Data provided ▸
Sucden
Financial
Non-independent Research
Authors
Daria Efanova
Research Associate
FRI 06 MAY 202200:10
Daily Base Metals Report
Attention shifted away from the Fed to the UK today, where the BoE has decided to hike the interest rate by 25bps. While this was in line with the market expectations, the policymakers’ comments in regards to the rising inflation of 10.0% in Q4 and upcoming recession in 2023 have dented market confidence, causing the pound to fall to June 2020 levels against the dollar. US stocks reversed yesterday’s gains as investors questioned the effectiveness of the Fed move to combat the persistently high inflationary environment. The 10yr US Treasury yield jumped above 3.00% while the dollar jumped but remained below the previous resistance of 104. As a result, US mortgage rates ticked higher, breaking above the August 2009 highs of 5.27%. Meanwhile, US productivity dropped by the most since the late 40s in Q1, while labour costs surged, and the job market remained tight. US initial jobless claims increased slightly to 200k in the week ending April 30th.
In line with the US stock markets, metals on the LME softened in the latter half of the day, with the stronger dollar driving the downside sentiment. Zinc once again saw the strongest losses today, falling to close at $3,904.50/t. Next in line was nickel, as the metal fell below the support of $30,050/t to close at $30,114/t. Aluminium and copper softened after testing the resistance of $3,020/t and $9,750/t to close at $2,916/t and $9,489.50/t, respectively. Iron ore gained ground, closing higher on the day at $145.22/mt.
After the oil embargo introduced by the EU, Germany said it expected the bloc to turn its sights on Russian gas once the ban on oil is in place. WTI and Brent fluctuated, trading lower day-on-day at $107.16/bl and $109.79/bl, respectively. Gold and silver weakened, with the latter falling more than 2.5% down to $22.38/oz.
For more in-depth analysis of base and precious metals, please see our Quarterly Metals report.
---
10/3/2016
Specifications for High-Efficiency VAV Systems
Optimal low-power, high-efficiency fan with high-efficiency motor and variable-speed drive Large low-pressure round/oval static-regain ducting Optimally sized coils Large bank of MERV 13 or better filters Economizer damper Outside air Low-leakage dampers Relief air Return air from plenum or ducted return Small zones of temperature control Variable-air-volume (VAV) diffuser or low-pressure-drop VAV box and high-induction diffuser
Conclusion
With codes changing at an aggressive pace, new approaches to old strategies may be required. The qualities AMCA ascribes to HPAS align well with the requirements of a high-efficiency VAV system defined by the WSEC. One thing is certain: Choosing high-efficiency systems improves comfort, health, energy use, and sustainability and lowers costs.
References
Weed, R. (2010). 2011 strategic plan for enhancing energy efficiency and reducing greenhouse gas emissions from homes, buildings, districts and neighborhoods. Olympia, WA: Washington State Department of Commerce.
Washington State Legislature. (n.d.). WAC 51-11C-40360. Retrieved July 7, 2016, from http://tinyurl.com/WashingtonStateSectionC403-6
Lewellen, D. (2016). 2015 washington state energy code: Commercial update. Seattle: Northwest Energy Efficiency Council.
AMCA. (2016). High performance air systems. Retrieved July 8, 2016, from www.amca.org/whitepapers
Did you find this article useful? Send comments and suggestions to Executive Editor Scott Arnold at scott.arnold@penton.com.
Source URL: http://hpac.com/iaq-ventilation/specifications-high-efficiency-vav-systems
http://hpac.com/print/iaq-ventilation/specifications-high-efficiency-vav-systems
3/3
---
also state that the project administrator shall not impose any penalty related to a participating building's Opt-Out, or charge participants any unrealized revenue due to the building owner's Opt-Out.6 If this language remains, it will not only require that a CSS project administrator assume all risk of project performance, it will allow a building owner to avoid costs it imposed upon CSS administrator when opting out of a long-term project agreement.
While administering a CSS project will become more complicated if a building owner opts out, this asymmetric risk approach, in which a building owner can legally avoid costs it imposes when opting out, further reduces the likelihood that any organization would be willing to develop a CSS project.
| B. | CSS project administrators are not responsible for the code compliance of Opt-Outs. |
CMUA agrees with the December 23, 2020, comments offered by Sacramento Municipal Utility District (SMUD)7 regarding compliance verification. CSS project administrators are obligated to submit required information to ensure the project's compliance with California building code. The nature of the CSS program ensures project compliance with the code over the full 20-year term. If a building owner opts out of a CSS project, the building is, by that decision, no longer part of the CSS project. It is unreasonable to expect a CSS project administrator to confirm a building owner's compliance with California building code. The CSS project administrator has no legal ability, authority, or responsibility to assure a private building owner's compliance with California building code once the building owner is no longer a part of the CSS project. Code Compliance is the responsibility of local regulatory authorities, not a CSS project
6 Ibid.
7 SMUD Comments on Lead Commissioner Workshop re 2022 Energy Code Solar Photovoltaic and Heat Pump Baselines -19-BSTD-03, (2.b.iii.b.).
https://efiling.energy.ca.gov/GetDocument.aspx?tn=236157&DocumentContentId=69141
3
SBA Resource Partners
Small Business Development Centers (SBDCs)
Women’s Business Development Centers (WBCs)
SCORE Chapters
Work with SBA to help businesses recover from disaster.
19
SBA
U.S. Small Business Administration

What you are asked to do ▸ From the entries above, return exactly the line containing "Small Business Development Centers (SBDCs)", the line containing "U.S. Small Business Administration", and all lines between, and nothing else.

Exercise result ▸
Small Business Development Centers (SBDCs)
Women’s Business Development Centers (WBCs)
SCORE Chapters
Work with SBA to help businesses recover from disaster.
19
SBA
U.S. Small Business Administration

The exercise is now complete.